WASHINGTON (Reuters) - Um aguardado avanço nas negociações comerciais globais pode acontecer nos próximos meses se os países em desenvolvimento como Brasil, China e índia estiverem dispostos a abrir seus mercados para mais bens estrangeiros, afirmou a principal autoridade norte-americana de comércio nesta quarta-feira.

"Vamos mais uma vez acelerar o ritmo para conseguir este avanço", disse Susan Schwab, representante de comércio dos Estados Unidos, para um subcomitê da Câmara dos Deputados, ressaltando que as conversas foram interrompidas diversas vezes desde que as começaram há mais de seis anos em Doha, no Catar.

"O desafio nestas negociações é assegurar que os mercados emergentes, os países em desenvolvimento --Brasil, China, Índia e outros-- contribuam para a abertura do mercado em um nível proporcional a seu grau de desenvolvimento", disse Schwab.

"Todo mundo precisa contribuir para que esta seja uma rodada bem sucedida", disse ela à Câmara.

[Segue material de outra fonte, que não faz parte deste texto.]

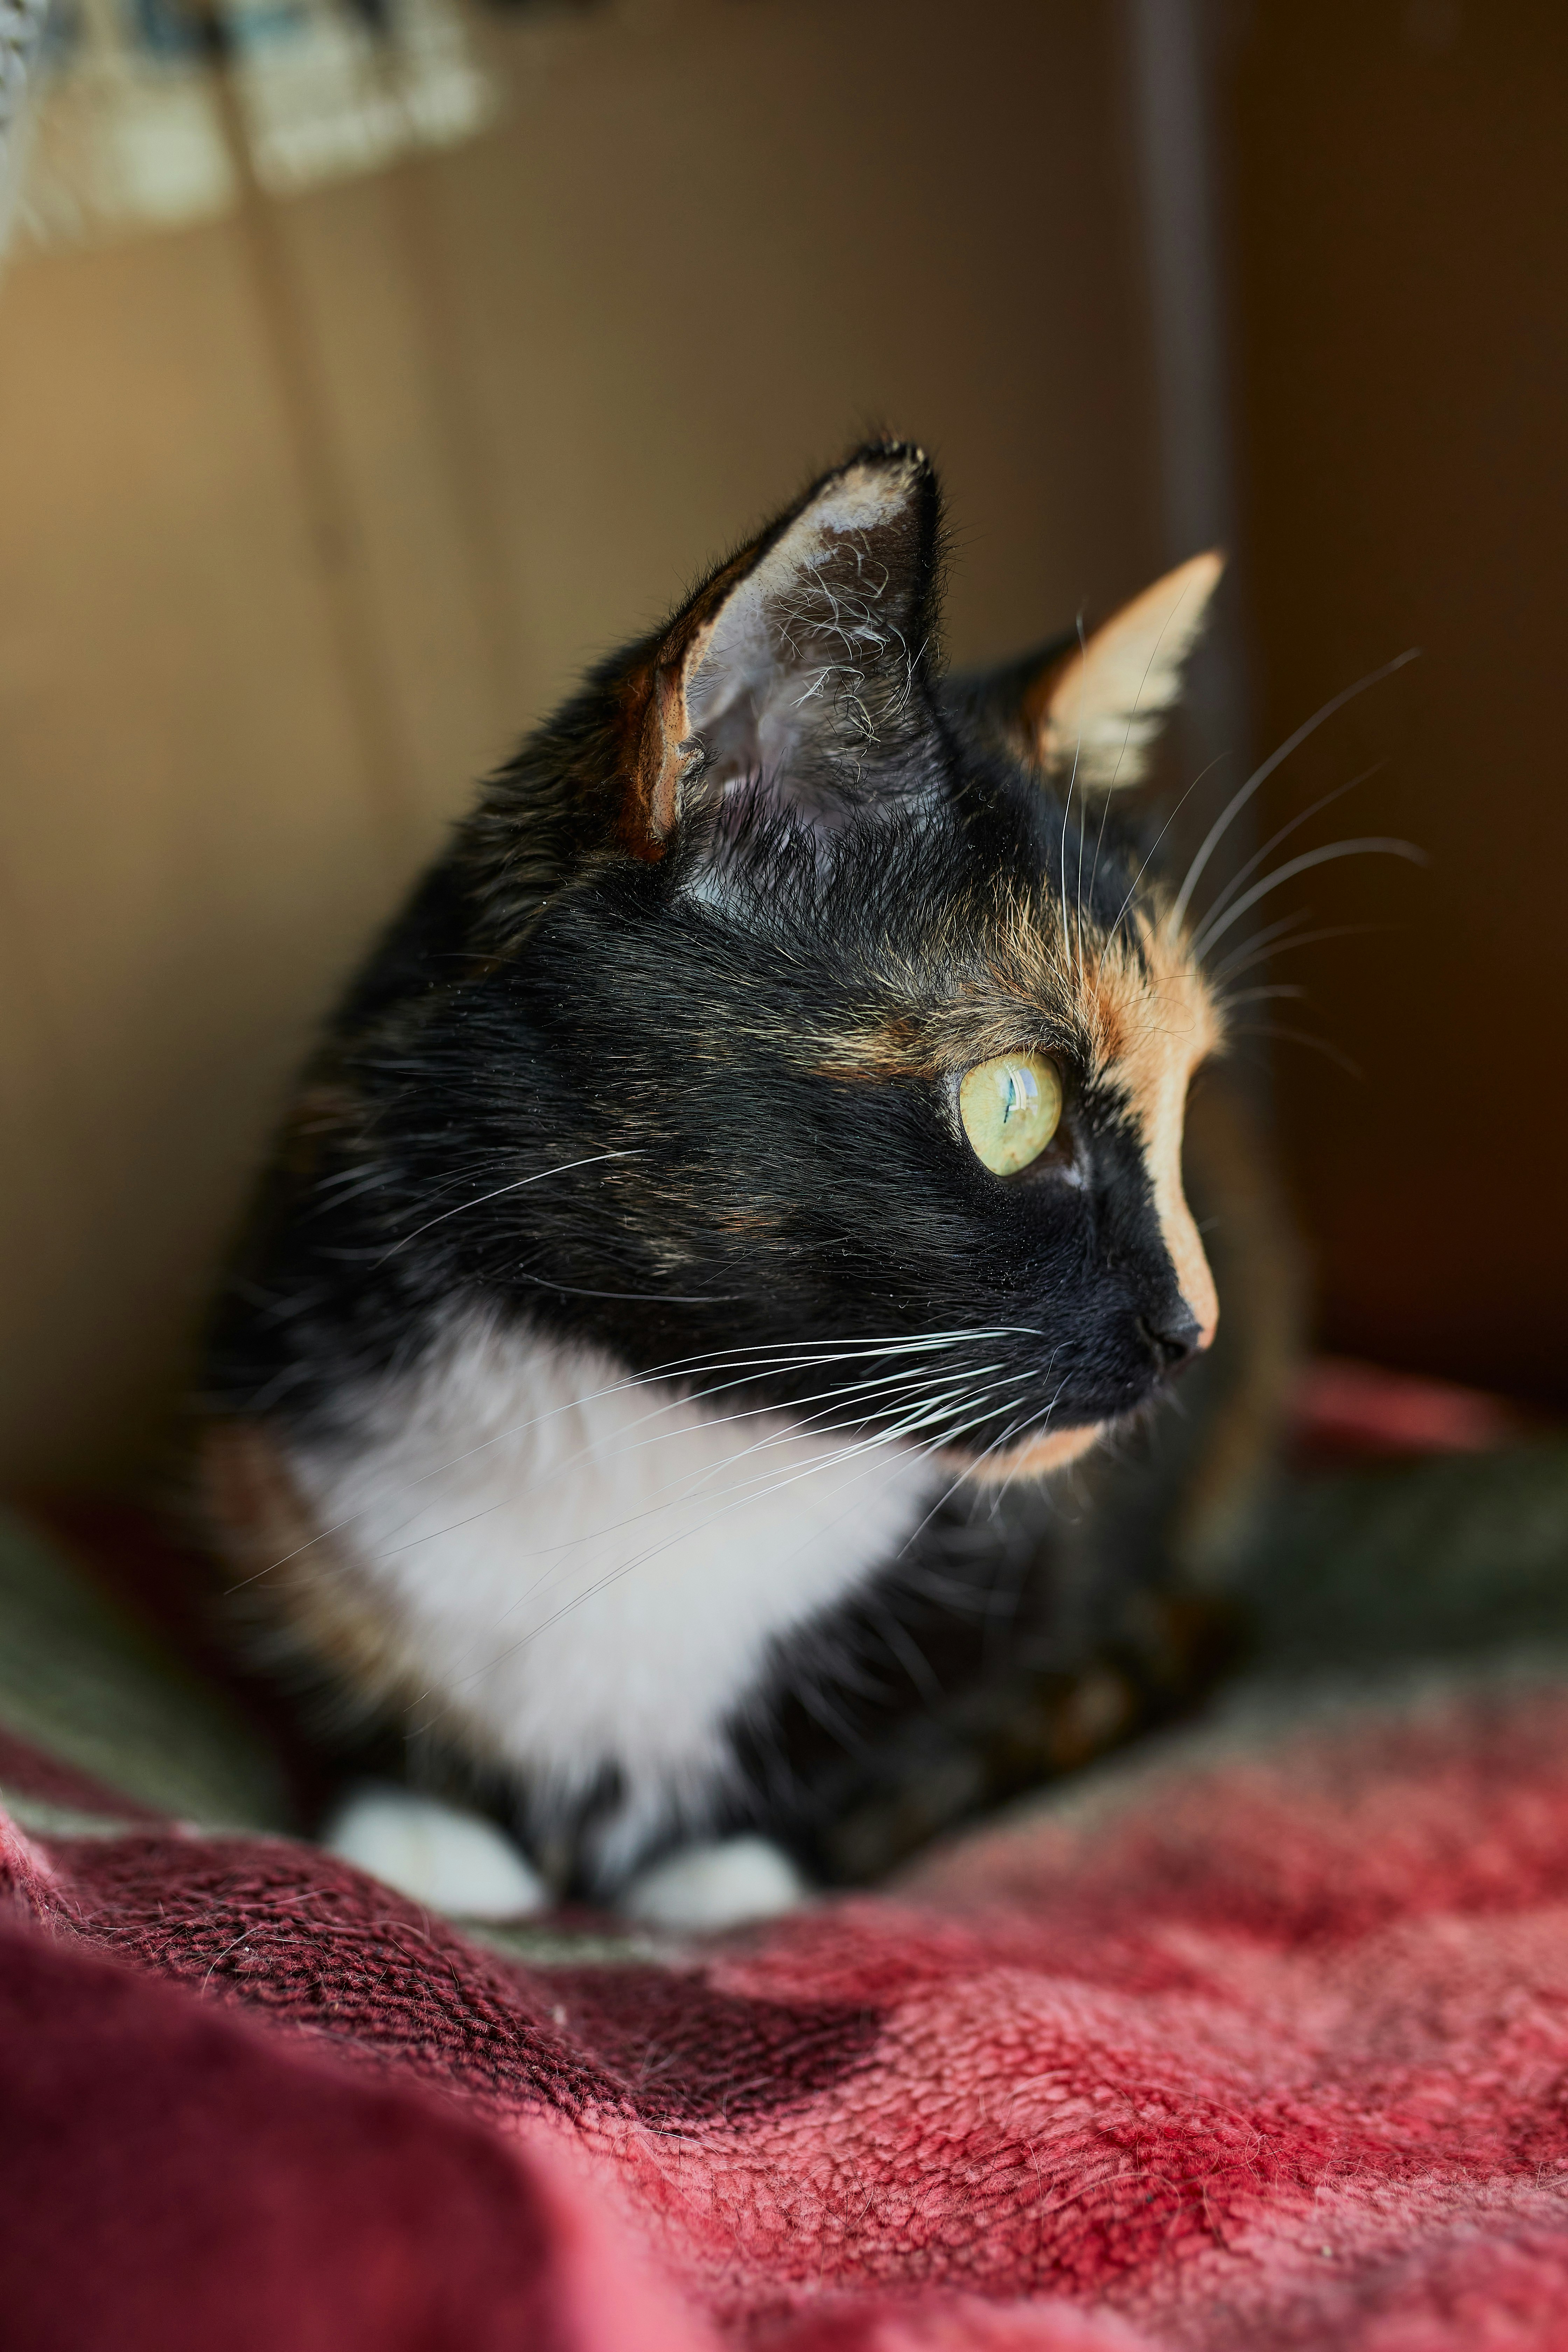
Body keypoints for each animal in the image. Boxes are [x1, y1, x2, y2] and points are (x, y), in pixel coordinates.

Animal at [202, 442, 1297, 1928]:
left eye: (1187, 1093)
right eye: (1014, 1104)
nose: (1197, 1329)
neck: (651, 1441)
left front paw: (726, 1868)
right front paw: (424, 1831)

Os comentários de Schwab foram feitos no momento em que negociadores em Genebra parecem estar reduzindo as diferenças relacionadas a comércio agrícola que vêm há tempos prejudicando os progressos das negociações.

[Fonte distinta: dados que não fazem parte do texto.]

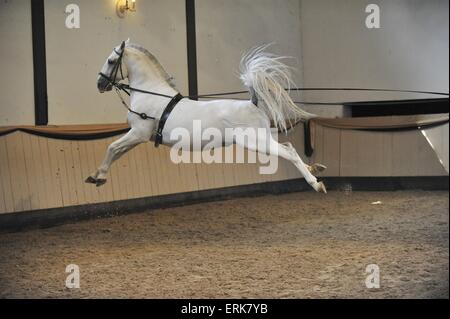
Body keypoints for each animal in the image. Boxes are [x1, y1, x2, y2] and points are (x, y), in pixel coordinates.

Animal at [89, 41, 326, 194]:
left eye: (111, 61)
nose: (100, 84)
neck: (151, 93)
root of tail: (253, 103)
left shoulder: (139, 133)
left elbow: (112, 147)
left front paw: (97, 177)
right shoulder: (138, 137)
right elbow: (116, 152)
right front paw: (99, 176)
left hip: (256, 142)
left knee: (289, 152)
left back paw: (316, 183)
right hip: (264, 139)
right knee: (289, 147)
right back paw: (315, 169)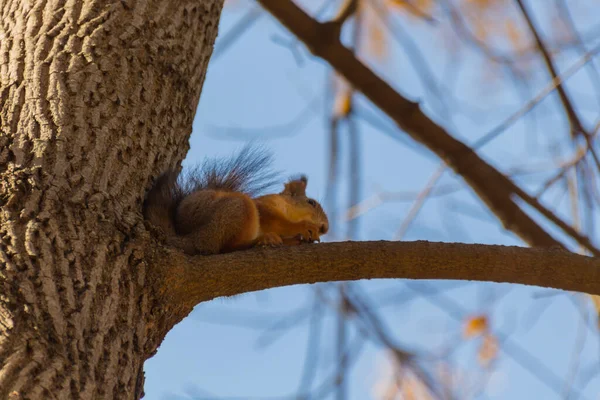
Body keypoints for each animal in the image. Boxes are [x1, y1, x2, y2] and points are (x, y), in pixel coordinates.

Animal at [142, 145, 328, 255]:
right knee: (225, 247)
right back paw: (259, 240)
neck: (287, 208)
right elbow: (278, 221)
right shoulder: (264, 207)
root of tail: (192, 238)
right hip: (238, 208)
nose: (325, 228)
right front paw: (304, 227)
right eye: (311, 203)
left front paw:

O presidente George W. Bush disse que os Estados Unidos está disposto a fazer difíceis cortes de subsídios agrícolas, mas apenas se outros países concordarem em abrir seus mercados agrícola, indústrial e de serviços para mais empresas estrangeiras.

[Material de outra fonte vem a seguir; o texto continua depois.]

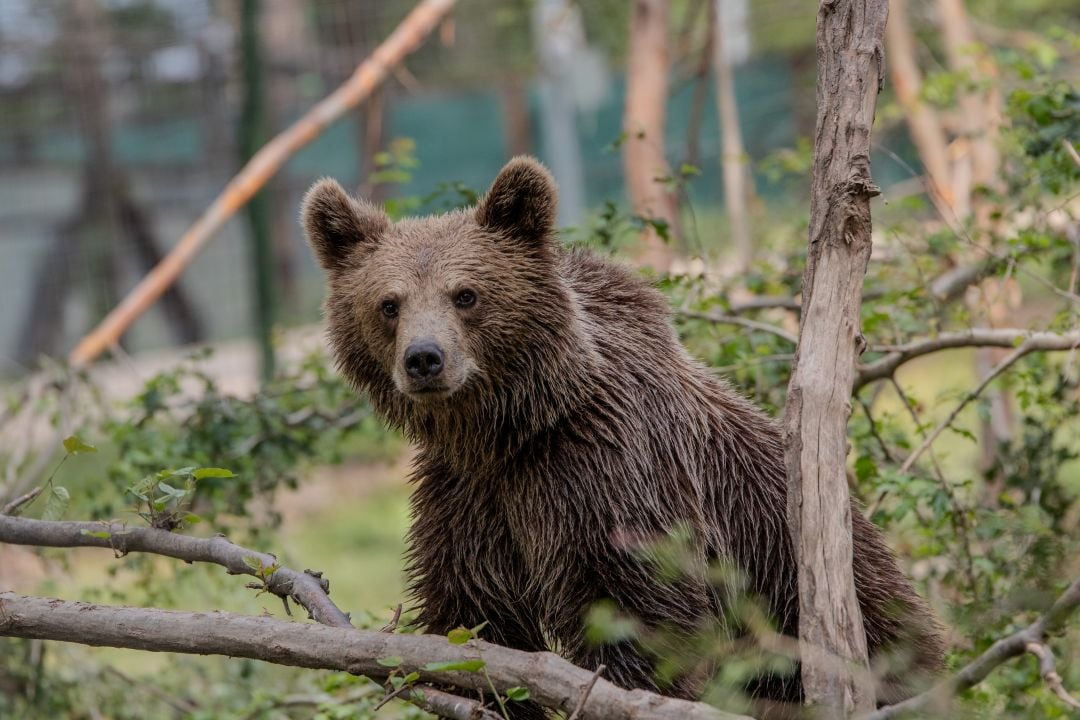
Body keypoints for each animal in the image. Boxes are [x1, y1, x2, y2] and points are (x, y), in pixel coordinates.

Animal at [301, 156, 944, 718]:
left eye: (466, 294)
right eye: (388, 303)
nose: (424, 358)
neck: (513, 429)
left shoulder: (609, 471)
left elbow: (637, 615)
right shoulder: (471, 498)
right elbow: (476, 619)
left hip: (815, 589)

"Nós esperamos ver uma reunião ministerial nos próximos dois meses", disse Schwab.

Mas uma reunião não deve ser marcada até que fique claro que um avanço é possível, pois "não podemos nos dar ao luxo de falhar em uma reunião neste estágio", disse ela.

Schwab também disse acreditar que ao menos mais uma reunião ministerial será necessária perto do final do ano para finalizar a rodada.